Exercise prompt | Please put every line of the data below into a numbered list, leaving out any blank lines.

Record set |
--
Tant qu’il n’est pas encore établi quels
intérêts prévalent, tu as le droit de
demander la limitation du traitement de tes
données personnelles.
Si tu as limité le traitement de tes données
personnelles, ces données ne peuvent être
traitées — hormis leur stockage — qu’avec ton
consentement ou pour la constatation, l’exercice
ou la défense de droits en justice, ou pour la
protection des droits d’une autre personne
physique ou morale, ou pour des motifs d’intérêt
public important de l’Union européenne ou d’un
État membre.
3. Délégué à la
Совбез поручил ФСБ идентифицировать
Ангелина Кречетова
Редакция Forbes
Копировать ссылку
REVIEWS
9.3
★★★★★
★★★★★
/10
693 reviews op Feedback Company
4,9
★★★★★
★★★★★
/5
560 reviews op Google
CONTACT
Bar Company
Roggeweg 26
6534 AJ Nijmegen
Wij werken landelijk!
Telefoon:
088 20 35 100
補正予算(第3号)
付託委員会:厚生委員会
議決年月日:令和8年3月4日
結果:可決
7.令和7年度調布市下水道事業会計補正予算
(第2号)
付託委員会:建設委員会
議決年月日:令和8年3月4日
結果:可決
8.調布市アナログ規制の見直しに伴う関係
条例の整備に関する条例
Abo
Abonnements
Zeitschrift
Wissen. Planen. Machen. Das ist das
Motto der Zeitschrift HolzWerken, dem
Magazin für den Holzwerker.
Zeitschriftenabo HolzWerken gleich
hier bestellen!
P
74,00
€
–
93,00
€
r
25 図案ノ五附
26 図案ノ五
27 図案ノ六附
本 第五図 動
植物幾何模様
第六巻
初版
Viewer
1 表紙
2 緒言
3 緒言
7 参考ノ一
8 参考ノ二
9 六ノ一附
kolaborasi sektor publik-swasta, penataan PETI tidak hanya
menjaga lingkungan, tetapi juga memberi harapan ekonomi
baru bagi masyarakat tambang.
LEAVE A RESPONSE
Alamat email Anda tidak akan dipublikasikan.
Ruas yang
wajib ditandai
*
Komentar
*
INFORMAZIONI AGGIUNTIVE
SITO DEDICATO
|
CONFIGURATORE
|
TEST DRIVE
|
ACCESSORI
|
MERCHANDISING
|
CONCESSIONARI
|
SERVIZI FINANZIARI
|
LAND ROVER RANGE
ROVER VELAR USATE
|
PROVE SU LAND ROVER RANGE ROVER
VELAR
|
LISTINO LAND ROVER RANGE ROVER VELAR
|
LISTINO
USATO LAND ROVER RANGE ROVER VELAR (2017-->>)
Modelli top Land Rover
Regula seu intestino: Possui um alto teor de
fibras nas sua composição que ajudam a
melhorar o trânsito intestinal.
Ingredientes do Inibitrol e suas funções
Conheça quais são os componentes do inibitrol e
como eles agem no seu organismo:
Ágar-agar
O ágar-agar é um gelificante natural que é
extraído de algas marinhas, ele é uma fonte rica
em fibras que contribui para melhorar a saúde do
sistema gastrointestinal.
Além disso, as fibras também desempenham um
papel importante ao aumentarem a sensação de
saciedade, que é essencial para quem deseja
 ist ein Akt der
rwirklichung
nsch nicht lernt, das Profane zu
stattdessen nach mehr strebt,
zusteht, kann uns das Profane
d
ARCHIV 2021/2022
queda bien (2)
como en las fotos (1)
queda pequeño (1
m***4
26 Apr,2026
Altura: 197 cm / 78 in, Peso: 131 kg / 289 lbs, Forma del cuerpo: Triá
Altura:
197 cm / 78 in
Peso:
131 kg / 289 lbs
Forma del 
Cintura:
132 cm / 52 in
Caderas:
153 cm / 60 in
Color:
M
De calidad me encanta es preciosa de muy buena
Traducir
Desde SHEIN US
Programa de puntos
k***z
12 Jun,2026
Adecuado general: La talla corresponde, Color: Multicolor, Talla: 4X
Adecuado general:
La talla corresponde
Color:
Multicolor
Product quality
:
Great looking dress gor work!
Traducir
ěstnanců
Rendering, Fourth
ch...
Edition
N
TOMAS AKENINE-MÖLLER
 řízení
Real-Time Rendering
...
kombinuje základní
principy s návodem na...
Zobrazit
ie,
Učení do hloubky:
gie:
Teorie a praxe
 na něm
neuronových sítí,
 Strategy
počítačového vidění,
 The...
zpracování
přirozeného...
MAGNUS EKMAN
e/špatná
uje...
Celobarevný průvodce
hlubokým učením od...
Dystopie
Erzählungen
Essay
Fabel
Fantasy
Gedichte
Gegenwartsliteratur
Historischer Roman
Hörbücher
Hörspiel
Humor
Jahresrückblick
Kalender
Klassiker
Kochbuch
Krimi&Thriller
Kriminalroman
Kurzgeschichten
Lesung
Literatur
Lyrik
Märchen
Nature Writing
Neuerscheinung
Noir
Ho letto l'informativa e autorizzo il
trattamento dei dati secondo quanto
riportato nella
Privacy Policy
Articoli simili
--
Task result |
1. Tant qu’il n’est pas encore établi quels
2. intérêts prévalent, tu as le droit de
3. demander la limitation du traitement de tes
4. données personnelles.
5. Si tu as limité le traitement de tes données
6. personnelles, ces données ne peuvent être
7. traitées — hormis leur stockage — qu’avec ton
8. consentement ou pour la constatation, l’exercice
9. ou la défense de droits en justice, ou pour la
10. protection des droits d’une autre personne
11. physique ou morale, ou pour des motifs d’intérêt
12. public important de l’Union européenne ou d’un
13. État membre.
14. 3. Délégué à la
15. Совбез поручил ФСБ идентифицировать
16. Ангелина Кречетова
17. Редакция Forbes
18. Копировать ссылку
19. REVIEWS
20. 9.3
21. ★★★★★
22. ★★★★★
23. /10
24. 693 reviews op Feedback Company
25. 4,9
26. ★★★★★
27. ★★★★★
28. /5
29. 560 reviews op Google
30. CONTACT
31. Bar Company
32. Roggeweg 26
33. 6534 AJ Nijmegen
34. Wij werken landelijk!
35. Telefoon:
36. 088 20 35 100
37. 補正予算(第3号)
38. 付託委員会:厚生委員会
39. 議決年月日:令和8年3月4日
40. 結果:可決
41. 7.令和7年度調布市下水道事業会計補正予算
42. (第2号)
43. 付託委員会:建設委員会
44. 議決年月日:令和8年3月4日
45. 結果:可決
46. 8.調布市アナログ規制の見直しに伴う関係
47. 条例の整備に関する条例
48. Abo
49. Abonnements
50. Zeitschrift
51. Wissen. Planen. Machen. Das ist das
52. Motto der Zeitschrift HolzWerken, dem
53. Magazin für den Holzwerker.
54. Zeitschriftenabo HolzWerken gleich
55. hier bestellen!
56. P
57. 74,00
58. €
59. –
60. 93,00
61. €
62. r
63. 25 図案ノ五附
64. 26 図案ノ五
65. 27 図案ノ六附
66. 本 第五図 動
67. 植物幾何模様
68. 第六巻
69. 初版
70. Viewer
71. 1 表紙
72. 2 緒言
73. 3 緒言
74. 7 参考ノ一
75. 8 参考ノ二
76. 9 六ノ一附
77. kolaborasi sektor publik-swasta, penataan PETI tidak hanya
78. menjaga lingkungan, tetapi juga memberi harapan ekonomi
79. baru bagi masyarakat tambang.
80. LEAVE A RESPONSE
81. Alamat email Anda tidak akan dipublikasikan.
82. Ruas yang
83. wajib ditandai
84. *
85. Komentar
86. *
87. INFORMAZIONI AGGIUNTIVE
88. SITO DEDICATO
89. |
90. CONFIGURATORE
91. |
92. TEST DRIVE
93. |
94. ACCESSORI
95. |
96. MERCHANDISING
97. |
98. CONCESSIONARI
99. |
100. SERVIZI FINANZIARI
101. |
102. LAND ROVER RANGE
103. ROVER VELAR USATE
104. |
105. PROVE SU LAND ROVER RANGE ROVER
106. VELAR
107. |
108. LISTINO LAND ROVER RANGE ROVER VELAR
109. |
110. LISTINO
111. USATO LAND ROVER RANGE ROVER VELAR (2017-->>)
112. Modelli top Land Rover
113. Regula seu intestino: Possui um alto teor de
114. fibras nas sua composição que ajudam a
115. melhorar o trânsito intestinal.
116. Ingredientes do Inibitrol e suas funções
117. Conheça quais são os componentes do inibitrol e
118. como eles agem no seu organismo:
119. Ágar-agar
120. O ágar-agar é um gelificante natural que é
121. extraído de algas marinhas, ele é uma fonte rica
122. em fibras que contribui para melhorar a saúde do
123. sistema gastrointestinal.
124. Além disso, as fibras também desempenham um
125. papel importante ao aumentarem a sensação de
126. saciedade, que é essencial para quem deseja
127.  ist ein Akt der
128. rwirklichung
129. nsch nicht lernt, das Profane zu
130. stattdessen nach mehr strebt,
131. zusteht, kann uns das Profane
132. d
133. ARCHIV 2021/2022
134. queda bien (2)
135. como en las fotos (1)
136. queda pequeño (1
137. m***4
138. 26 Apr,2026
139. Altura: 197 cm / 78 in, Peso: 131 kg / 289 lbs, Forma del cuerpo: Triá
140. Altura:
141. 197 cm / 78 in
142. Peso:
143. 131 kg / 289 lbs
144. Forma del 
145. Cintura:
146. 132 cm / 52 in
147. Caderas:
148. 153 cm / 60 in
149. Color:
150. M
151. De calidad me encanta es preciosa de muy buena
152. Traducir
153. Desde SHEIN US
154. Programa de puntos
155. k***z
156. 12 Jun,2026
157. Adecuado general: La talla corresponde, Color: Multicolor, Talla: 4X
158. Adecuado general:
159. La talla corresponde
160. Color:
161. Multicolor
162. Product quality
163. :
164. Great looking dress gor work!
165. Traducir
166. ěstnanců
167. Rendering, Fourth
168. ch...
169. Edition
170. N
171. TOMAS AKENINE-MÖLLER
172.  řízení
173. Real-Time Rendering
174. ...
175. kombinuje základní
176. principy s návodem na...
177. Zobrazit
178. ie,
179. Učení do hloubky:
180. gie:
181. Teorie a praxe
182.  na něm
183. neuronových sítí,
184.  Strategy
185. počítačového vidění,
186.  The...
187. zpracování
188. přirozeného...
189. MAGNUS EKMAN
190. e/špatná
191. uje...
192. Celobarevný průvodce
193. hlubokým učením od...
194. Dystopie
195. Erzählungen
196. Essay
197. Fabel
198. Fantasy
199. Gedichte
200. Gegenwartsliteratur
201. Historischer Roman
202. Hörbücher
203. Hörspiel
204. Humor
205. Jahresrückblick
206. Kalender
207. Klassiker
208. Kochbuch
209. Krimi&Thriller
210. Kriminalroman
211. Kurzgeschichten
212. Lesung
213. Literatur
214. Lyrik
215. Märchen
216. Nature Writing
217. Neuerscheinung
218. Noir
219. Ho letto l'informativa e autorizzo il
220. trattamento dei dati secondo quanto
221. riportato nella
222. Privacy Policy
223. Articoli simili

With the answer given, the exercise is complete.